> [提示文]
====
Guided by Voices
Guided By Voices/Airport 5
"Selective Service"(2001:fading captian)
副題は"the fading captain singles"。
2000年から2001年にかけ、ロバートの個人レーベル"fading
captain"から矢継ぎ早に、アナログEPが限定盤で何枚かリリースされた。
その数枚の限定盤シングルからGbVを一枚と、トビンとボブの新プロジェクトAirport
5のシングルを二枚。ぎゅっとぶち込んだアルバムがこれになる。
いずれはこういう再発盤が出るだろ、と期待してたが。
まさかオリジナルEPが発売されて一年も経たないうちに、出しなおしをするとは。むちゃくちゃ嬉しい。
発売されたのは2001年の12月。
年も押し迫って、一年の総決算風なイメージだ。後述するように、集大成ではないのが脅威だが。
かたっぱしから限定盤を出すロバートがうらめしかったが。トビンの助言でもあったのかな?(Airport
5中心のリイシューだし)
ぼくはアナログプレイヤーを持っていないので、アナログシングルを聞くことができない。
だからこれらのシングルも、発売されては売切れてくのを、指をくわえて見ていただけ。すっげぇくやしかった。
収録された曲は、どれも録音技術的には荒っぽいもの。
アイディア一発でスタジオに入って、さくっとレコーディングしたんだろうな。
====
> [やること]
• A. 『Selective Service』を紹介する文章では、このアルバムが発売されたのはいつだと書かれていますか。
• B. 『Selective Service』を紹介する文章を、最後の文の後から続けて書いてください。

> [参考資料]
====
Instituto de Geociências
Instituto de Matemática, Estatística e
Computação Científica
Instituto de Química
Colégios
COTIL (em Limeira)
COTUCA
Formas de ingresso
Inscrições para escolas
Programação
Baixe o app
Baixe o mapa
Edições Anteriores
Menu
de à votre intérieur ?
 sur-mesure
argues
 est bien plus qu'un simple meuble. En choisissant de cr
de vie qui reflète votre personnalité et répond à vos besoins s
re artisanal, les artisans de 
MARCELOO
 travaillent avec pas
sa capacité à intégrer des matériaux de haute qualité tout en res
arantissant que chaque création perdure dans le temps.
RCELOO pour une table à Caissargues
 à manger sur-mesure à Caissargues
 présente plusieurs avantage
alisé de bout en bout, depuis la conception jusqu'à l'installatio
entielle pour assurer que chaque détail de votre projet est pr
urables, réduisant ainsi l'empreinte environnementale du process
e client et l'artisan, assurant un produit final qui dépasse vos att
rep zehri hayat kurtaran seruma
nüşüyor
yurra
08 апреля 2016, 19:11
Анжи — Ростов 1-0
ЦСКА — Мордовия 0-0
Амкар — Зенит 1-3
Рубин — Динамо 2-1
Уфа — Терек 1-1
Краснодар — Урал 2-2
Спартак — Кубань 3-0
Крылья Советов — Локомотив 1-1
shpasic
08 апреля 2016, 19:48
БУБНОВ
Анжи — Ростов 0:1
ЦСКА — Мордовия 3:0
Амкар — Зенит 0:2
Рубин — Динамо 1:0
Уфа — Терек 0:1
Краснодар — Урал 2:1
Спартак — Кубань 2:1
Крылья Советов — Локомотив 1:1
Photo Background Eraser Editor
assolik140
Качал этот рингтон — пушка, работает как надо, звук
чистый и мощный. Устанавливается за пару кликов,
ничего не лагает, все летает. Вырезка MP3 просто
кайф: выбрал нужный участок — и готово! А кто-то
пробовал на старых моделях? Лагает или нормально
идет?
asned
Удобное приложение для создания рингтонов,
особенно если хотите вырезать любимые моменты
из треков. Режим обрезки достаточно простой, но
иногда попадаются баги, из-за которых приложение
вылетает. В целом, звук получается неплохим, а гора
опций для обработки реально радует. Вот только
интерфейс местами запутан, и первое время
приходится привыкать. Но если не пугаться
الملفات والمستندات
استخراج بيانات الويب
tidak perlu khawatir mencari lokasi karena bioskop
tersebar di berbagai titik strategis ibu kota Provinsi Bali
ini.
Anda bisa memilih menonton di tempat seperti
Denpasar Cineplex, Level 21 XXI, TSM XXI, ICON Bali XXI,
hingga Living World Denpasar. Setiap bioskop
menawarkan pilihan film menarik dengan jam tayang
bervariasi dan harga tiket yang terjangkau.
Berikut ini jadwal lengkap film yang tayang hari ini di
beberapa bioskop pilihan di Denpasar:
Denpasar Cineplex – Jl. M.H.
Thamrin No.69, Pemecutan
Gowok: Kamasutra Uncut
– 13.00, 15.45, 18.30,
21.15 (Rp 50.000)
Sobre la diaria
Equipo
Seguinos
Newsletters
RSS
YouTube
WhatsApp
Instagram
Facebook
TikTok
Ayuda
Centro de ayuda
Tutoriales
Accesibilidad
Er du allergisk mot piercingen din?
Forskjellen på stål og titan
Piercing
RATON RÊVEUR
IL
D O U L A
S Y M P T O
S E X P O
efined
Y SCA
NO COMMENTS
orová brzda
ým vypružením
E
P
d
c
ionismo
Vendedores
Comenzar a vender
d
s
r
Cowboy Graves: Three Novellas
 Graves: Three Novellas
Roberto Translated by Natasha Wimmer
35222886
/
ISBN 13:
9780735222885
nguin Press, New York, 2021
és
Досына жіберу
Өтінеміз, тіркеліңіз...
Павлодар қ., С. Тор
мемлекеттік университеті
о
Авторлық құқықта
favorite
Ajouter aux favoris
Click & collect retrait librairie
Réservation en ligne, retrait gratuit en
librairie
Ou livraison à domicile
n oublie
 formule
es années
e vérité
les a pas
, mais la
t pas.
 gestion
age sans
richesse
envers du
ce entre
====
> [解答]
• A. 2001年の12月です。

• B.
ロバートとトビンの一筆書き作曲がたっぷり味わえる。
音質はいまいちこもっているが、曲自体は充実したものばかりです。
アルバムタイトルの"Selective Service"がちょっぴりにくらしい。
たぶんこれは"シークレット・サービス"あたりをもじったロバートの造語だろう。
本盤の性質をよくあらわしたタイトルだ。
本盤収録以外にも、ロバートは限定版アナログを最近に何枚かリリースしてるんだよね。
あ〜、それも早くリイシューしてくれないかな。"Selective
Service2"が待ち遠しい。
<各曲紹介>
まずは"Fading Captain Series"の5枚目として2000年に発売された、GbVのシングル"Dayton,
Ohio-19 Something and 5 "から4曲。
本シングルの音源が完全収録された。
1. Dayton, Ohio-19 Something and 5
"TONICS AND TWISTED CHASERS"収録のこの曲は、ライブバージョンで収録。
時期はアセンズでの2000年の1月22日に行われたライブから。
演奏メンバーはこんな感じ。"ISOLATION DRILLS"時期のメンバーです。
Robert Pollard - vocals
Doug Gillard - guitar
Nate Farley - guitar
Tim Tobias - bass
Jim Macpherson - drums
この日のセットリストはGbVのオフィシャルサイトに掲載されておらず、ライブ全貌がよくわからない。残念。
とくにとっぴなアレンジはせず、淡々と演奏している。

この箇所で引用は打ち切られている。